The spokesperson said: “We urge everyone to consider self-care where appropriate and ensure they are stocked up on over the counter remedies such as painkillers and medicines for coughs, colds and flu, and vomiting and diarrhoea.
“If people are concerned about their health and need medical advice, we’re asking them to choose wisely. Walk in Centres and Minor Injury Units are open every day including weekends. Pharmacies are also open and pharmacists are trained to give medical advice and over the counter remedies for minor ailments.
“If you’re really unwell, you should seek help. But think about where to go for that help.”
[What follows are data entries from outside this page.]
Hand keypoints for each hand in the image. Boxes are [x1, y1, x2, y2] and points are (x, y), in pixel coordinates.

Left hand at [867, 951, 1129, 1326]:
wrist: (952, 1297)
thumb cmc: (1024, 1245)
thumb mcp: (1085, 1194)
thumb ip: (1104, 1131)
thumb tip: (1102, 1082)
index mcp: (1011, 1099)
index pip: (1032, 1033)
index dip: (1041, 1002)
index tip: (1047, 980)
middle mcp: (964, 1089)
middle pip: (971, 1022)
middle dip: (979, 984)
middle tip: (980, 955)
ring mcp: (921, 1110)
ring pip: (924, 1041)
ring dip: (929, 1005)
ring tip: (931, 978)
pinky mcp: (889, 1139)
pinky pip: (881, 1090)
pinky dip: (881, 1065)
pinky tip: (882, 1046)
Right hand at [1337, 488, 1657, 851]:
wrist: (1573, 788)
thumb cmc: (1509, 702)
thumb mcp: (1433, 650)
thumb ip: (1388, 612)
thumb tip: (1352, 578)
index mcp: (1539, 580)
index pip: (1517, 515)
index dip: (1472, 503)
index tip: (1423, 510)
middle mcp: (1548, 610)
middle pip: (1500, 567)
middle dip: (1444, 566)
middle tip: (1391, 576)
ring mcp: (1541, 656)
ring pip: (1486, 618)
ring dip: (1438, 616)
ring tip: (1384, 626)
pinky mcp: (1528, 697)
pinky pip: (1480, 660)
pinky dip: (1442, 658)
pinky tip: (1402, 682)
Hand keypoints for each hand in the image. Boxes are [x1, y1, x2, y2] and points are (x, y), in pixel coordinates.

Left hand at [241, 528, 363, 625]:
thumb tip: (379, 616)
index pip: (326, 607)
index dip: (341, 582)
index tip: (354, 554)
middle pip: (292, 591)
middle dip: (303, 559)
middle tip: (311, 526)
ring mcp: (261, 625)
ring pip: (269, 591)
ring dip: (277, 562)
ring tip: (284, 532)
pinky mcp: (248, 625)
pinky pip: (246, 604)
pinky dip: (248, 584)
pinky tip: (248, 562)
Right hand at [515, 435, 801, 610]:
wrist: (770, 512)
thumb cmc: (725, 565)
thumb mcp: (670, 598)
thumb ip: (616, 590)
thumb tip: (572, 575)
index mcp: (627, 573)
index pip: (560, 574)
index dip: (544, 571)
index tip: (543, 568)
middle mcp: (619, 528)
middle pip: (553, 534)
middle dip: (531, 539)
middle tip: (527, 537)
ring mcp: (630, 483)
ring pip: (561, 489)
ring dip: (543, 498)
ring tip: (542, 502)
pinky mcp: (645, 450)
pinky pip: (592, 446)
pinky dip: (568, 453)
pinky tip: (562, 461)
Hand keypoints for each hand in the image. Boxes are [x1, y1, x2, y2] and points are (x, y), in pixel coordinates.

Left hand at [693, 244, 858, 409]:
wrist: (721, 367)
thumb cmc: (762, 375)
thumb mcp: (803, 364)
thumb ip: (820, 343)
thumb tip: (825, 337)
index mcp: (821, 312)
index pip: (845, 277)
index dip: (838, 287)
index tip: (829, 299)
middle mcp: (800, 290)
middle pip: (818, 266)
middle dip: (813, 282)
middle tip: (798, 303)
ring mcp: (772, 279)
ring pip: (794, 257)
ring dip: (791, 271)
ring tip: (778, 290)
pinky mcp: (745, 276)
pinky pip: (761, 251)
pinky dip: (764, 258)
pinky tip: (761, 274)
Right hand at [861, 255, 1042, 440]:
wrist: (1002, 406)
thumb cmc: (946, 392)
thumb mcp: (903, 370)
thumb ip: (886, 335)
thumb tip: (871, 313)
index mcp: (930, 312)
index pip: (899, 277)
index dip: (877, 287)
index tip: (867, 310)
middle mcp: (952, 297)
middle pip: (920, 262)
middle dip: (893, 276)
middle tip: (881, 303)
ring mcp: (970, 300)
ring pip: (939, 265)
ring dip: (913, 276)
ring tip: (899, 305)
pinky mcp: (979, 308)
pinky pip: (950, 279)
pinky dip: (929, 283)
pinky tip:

To find out what services are open in your area, go to www.nhs.uk or use the Health Help Now website and app which will locate your nearest open pharmacy or other NHS service.
Health Help Now can be found at www.healthhelpnow-nhs.net
Walk in Centres and Minor Injury Units in Dartford, Gravesham and Swanley, Medway and Swale
GP-led walk-in centres
Walk-in centres have health professionals including GPs and nurses who will see you without an appointment if you have an urgent concern.
Open from 8am-8pm, 365 days of the year and you don’t need an appointment:
- Dartford, Gravesham and Swanley Walk in Centre, White Horse Surgery, Vale Road, Northfleet, Kent DA11 8BZ. Phone: 0300 0300 000.
- Medway GP Walk-in Centre, Ground floor, Balmoral Gardens Healthy Living Centre, Balmoral Gardens, Gillingham, ME7 4PN, Phone: 01634 331177.
- Sheppey NHS GP Walk-in Centre, Sheppey Community Hospital, Plover Road, Minster-On-Sea, Sheerness, ME12 3LT Phone: 01795 879199.
Minor Injuries Units
Trained nurses at minor injuries units (MIUs) can assess and treat cuts, sprains, minor burns, minor dislocations of the fingers and toes, minor eye injuries and remove foreign bodies from, for example, ears and noses. MIUs cannot treat babies under one year old. MIUs are open every day of the year.
- Gravesham Community Hospital: Bath Street, Gravesend, DA11 0DG. Phone: 01474 360816. Open 8am to 8pm, every day of the year.
- Sittingbourne Memorial Hospital: Bell Road, Sittingbourne, ME10 4DT. Phone: 01795 418300. Open 9am to 9pm, every day of the year
- Sheppey Community Hospital: Plover Road, Minster, ME12 3LT. Phone: 01795 879100. Open 9am to 9pm, every day of the year.
For emergency dental care, contact your own dentist first. At evenings, weekends and bank holidays (8.30am to 1.25pm) you can call DentaLine on 01634 890300.
Mental health support
Free confidential emotional advice and guidance is available 24 hours a day, seven days a week, from the Mental Health Matters helpline on 0800 107 0160. The Samaritans are also there to listen at any time of day or night and can be reached by dialling 116 123.
If you need urgent health help and advice but are unsure where to go for help, NHS 111 is open 24 hours a day, 365 days a year. Trained health professionals can give advice over the phone, and call handlers can direct you to the right place for the right care.